BOISE, Idaho — Four years ago, getting a mammogram was not high on Emily Richards' priority list. 

Then 42, the Kuna resident was caring for her five children while also finishing up her master's degree. Her own mother had had breast cancer, and Richards' doctor had told her to make sure she got a mammogram in her 40's to check for the disease.

Richards says she decided that the next time Saint Alphonsus' mammogram bus came to Kuna, she would go in - just to cross the check-up off her list.

"To be honest, I almost didn't even go, because I was that busy, and I was that sure I was fine, I was safe," she said. 

But Richards did end up going out to the mammography bus for a mammogram. Days later, she was called in and given the news she was unprepared for: she had breast cancer. 

"It was a very, very painful time to get that diagnosis, to go through treatment," she said. "But four years later, I am still here."

Credit: Saint Alphonsus
"Stella," the new Saint Alphonsus mammography bus

Richards delivered her remarks Monday to mark the unveiling of Saint Alphonsus' new Mobile Mammography Coach, a bright-pink bus that hospital officials have dubbed "Stella."

The bus was paid for with money raised during the 2019 Festival of Trees. The more than $700,000 collected during that fundraiser also paid for the hospital's other mobile mammogram unit, "Lola," to be upgraded with better 3-D technology.

Jackie Babb, the regional director for women and childrens' services for Saint Alphonsus, said that technology - which is also installed on Stella - catches cancer earlier and reduces the need for follow-up diagnostic tests. 

"3-D mammography the gold standard for breast cancer detection, and this modality offers improved sensitivity and specificity in imaging, which ultimately improves the quality of images that the radiologists view," she said.

The doctor's-office-on-wheels layout means that the buses can travel to more remote areas around the region, rather than women having to make an appointment and travel to the closest city for a mammogram, President and CEO Odette Bolano added, hailing it as "another step forward in eradicating breast cancer."

# Exercise
According to the excerpted text, what paid for the new mammography bus called "Stella"? These entries have no connection to the excerpted text.

Data excerpts:
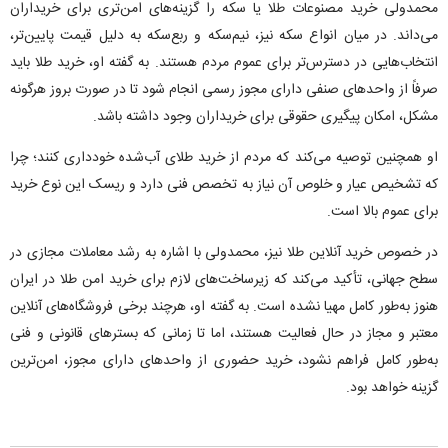
محمدولی خرید مصنوعات طلا یا سکه را گزینه‌های امن‌تری برای خریداران
می‌داند. در میان انواع سکه نیز، نیم‌سکه و ربع‌سکه به دلیل قیمت پایین‌تر،
انتخاب‌هایی در دسترس‌تر برای عموم مردم هستند. به گفته او، خرید طلا باید
صرفاً از واحد‌های صنفی دارای مجوز رسمی انجام شود تا در صورت بروز هرگونه
مشکل، امکان پیگیری حقوقی برای خریداران وجود داشته باشد.
او همچنین توصیه می‌کند که مردم از خرید طلای آب‌شده خودداری کنند؛ چرا
که تشخیص عیار و خلوص آن نیاز به تخصص فنی دارد و ریسک این نوع خرید
برای عموم بالا است.
در خصوص خرید آنلاین طلا نیز، محمدولی با اشاره به رشد معاملات مجازی در
سطح جهانی، تأکید می‌کند که زیرساخت‌های لازم برای خرید امن طلا در ایران
هنوز به‌طور کامل مهیا نشده است. به گفته او، هرچند برخی فروشگاه‌های آنلاین
معتبر و مجاز در حال فعالیت هستند، اما تا زمانی که بستر‌های قانونی و فنی
به‌طور کامل فراهم نشود، خرید حضوری از واحد‌های دارای مجوز، امن‌ترین
گزینه خواهد بود.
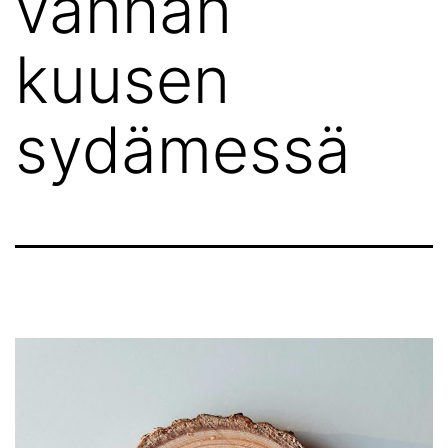
vanhan
kuusen
sydämessä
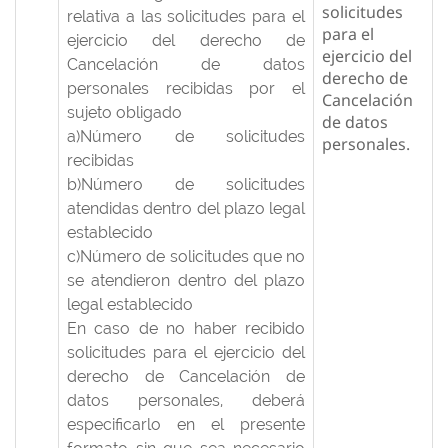
solicitudes
relativa a las solicitudes para el
para el
ejercicio del derecho de
ejercicio del
Cancelación de datos
derecho de
personales recibidas por el
Cancelación
sujeto obligado
de datos
a)Número de solicitudes
personales.
recibidas
b)Número de solicitudes
atendidas dentro del plazo legal
establecido
c)Número de solicitudes que no
se atendieron dentro del plazo
legal establecido
En caso de no haber recibido
solicitudes para el ejercicio del
derecho de Cancelación de
datos personales, deberá
especificarlo en el presente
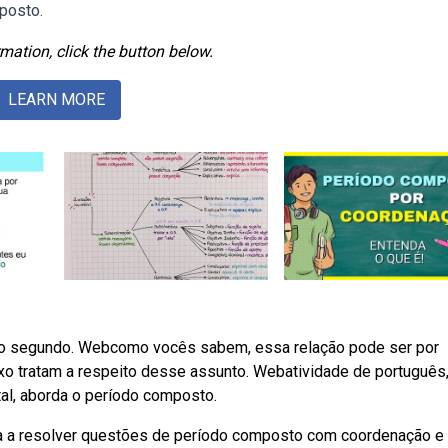
mposto.
mation, click the button below.
LEARN MORE
do segundo. Webcomo vocês sabem, essa relação pode ser por
xo tratam a respeito desse assunto. Webatividade de português
al, aborda o período composto.
a a resolver questões de período composto com coordenação e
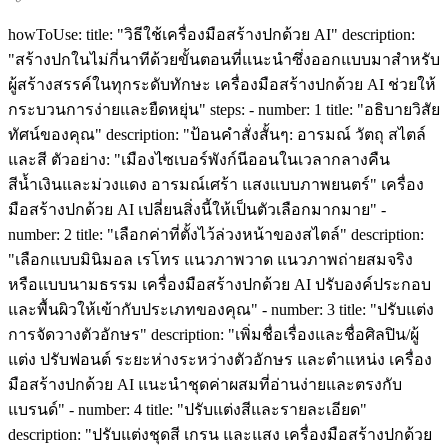
howToUse: title: "วิธีใช้เครื่องมือสร้างปกด้วย AI" description:
"สร้างปกในไม่กี่นาทีด้วยขั้นตอนที่แนะนำซึ่งออกแบบมาสำหรับ
ผู้สร้างสรรค์ในทุกระดับทักษะ เครื่องมือสร้างปกด้วย AI ช่วยให้
กระบวนการง่ายและยืดหยุ่น" steps: - number: 1 title: "อธิบายวิสัย
ทัศน์ของคุณ" description: "ป้อนคำสั่งสั้นๆ: อารมณ์ วัตถุ สไตล์
และสี ตัวอย่าง: "เมืองไซเบอร์พังก์นีออนในเวลากลางคืน
สีน้ำเงินและม่วงแดง อารมณ์เศร้า แสงแบบภาพยนตร์" เครื่อง
มือสร้างปกด้วย AI เปลี่ยนสิ่งนี้ให้เป็นตัวเลือกมากมาย" -
number: 2 title: "เลือกค่าที่ตั้งไว้ล่วงหน้าของสไตล์" description:
"เลือกแบบมินิมอล เรโทร แนวภาพวาด แนวภาพถ่ายสมจริง
หรือแบบนามธรรม เครื่องมือสร้างปกด้วย AI ปรับองค์ประกอบ
และพื้นผิวให้เข้ากับประเภทของคุณ" - number: 3 title: "ปรับแต่ง
การจัดวางตัวอักษร" description: "เพิ่มชื่อเรื่องและชื่อศิลปิน/ผู้
แต่ง ปรับฟอนต์ ระยะห่างระหว่างตัวอักษร และตำแหน่ง เครื่อง
มือสร้างปกด้วย AI แนะนำชุดค่าผสมที่อ่านง่ายและตรงกับ
แบรนด์" - number: 4 title: "ปรับแต่งสีและรายละเอียด"
description: "ปรับแต่งชุดสี เกรน และแสง เครื่องมือสร้างปกด้วย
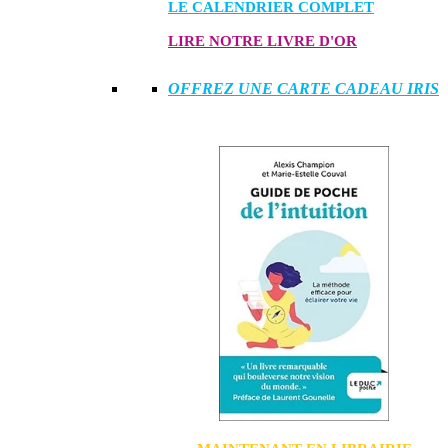
LE CALENDRIER COMPLET
LIRE NOTRE LIVRE D'OR
OFFREZ UNE CARTE CADEAU IRIS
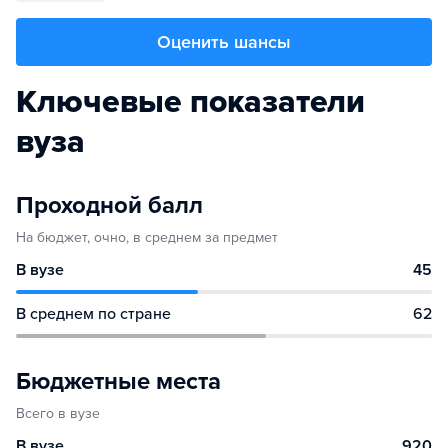
Оценить шансы
Ключевые показатели
вуза
Проходной балл
На бюджет, очно, в среднем за предмет
В вузе
45
В среднем по стране
62
Бюджетные места
Всего в вузе
В вузе
920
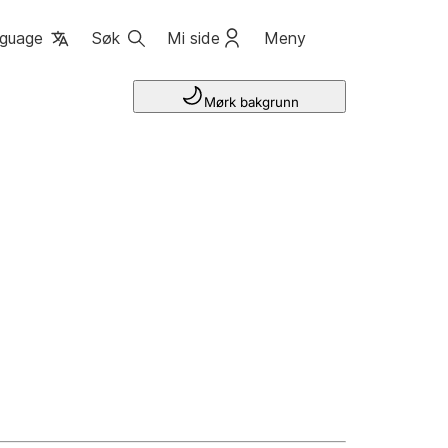
guage
Søk
Mi side
Meny
Mørk bakgrunn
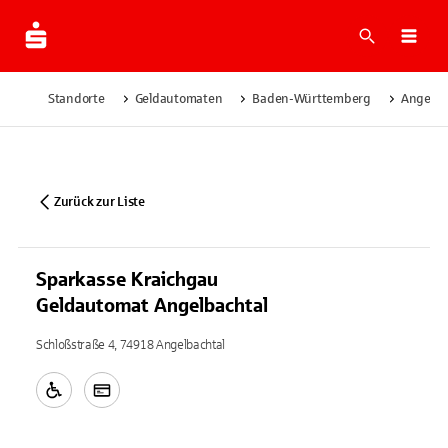
Suche
Navi
Standorte
Geldautomaten
Baden-Württemberg
Angelba
Zurück zur Liste
Sparkasse Kraichgau
Geldautomat Angelbachtal
Schloßstraße 4, 74918 Angelbachtal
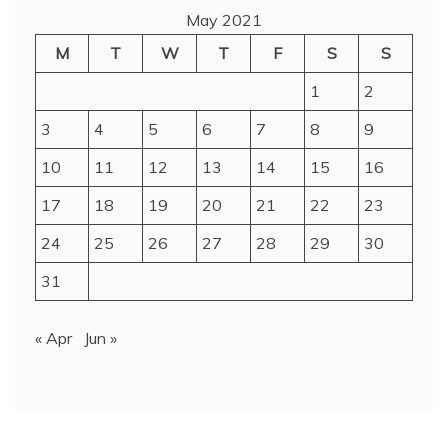
May 2021
M
T
W
T
F
S
S
1
2
3
4
5
6
7
8
9
10
11
12
13
14
15
16
17
18
19
20
21
22
23
24
25
26
27
28
29
30
31
« Apr
Jun »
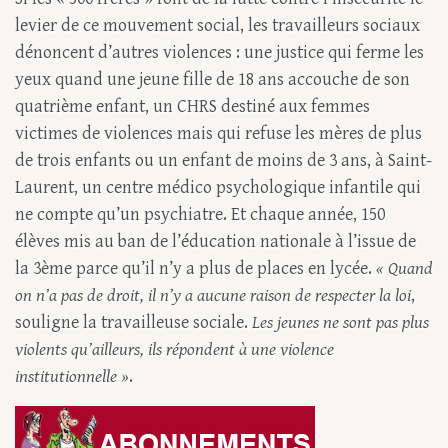
levier de ce mouvement social, les travailleurs sociaux
dénoncent d’autres violences : une justice qui ferme les
yeux quand une jeune fille de 18 ans accouche de son
quatrième enfant, un CHRS destiné aux femmes
victimes de violences mais qui refuse les mères de plus
de trois enfants ou un enfant de moins de 3 ans, à Saint-
Laurent, un centre médico psychologique infantile qui
ne compte qu’un psychiatre. Et chaque année, 150
élèves mis au ban de l’éducation nationale à l’issue de
la 3ème parce qu’il n’y a plus de places en lycée.
« Quand
on n’a pas de droit, il n’y a aucune raison de respecter la loi
,
souligne la travailleuse sociale.
Les jeunes ne sont pas plus
violents qu’ailleurs, ils répondent à une violence
institutionnelle »
.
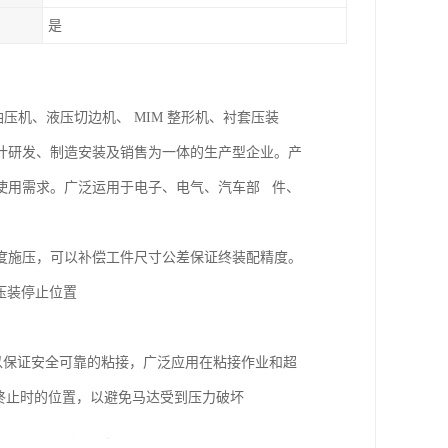
是
油压机、液压切边机、 MIM 整形机、衬套压装
计研发、制造安装及销售为一体的生产型企业。产
使用需求。广泛运用于电子、电气、汽车部 件、
深度施压，可以补偿工件尺寸公差保证终装配精度。
压装停止位置
以保证安全可靠的粘接，广泛应用在粘接作业和超
终止时的位置，以避免马达受到压力破坏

# Result for this exercise
Money raised during the 2019 Festival of Trees.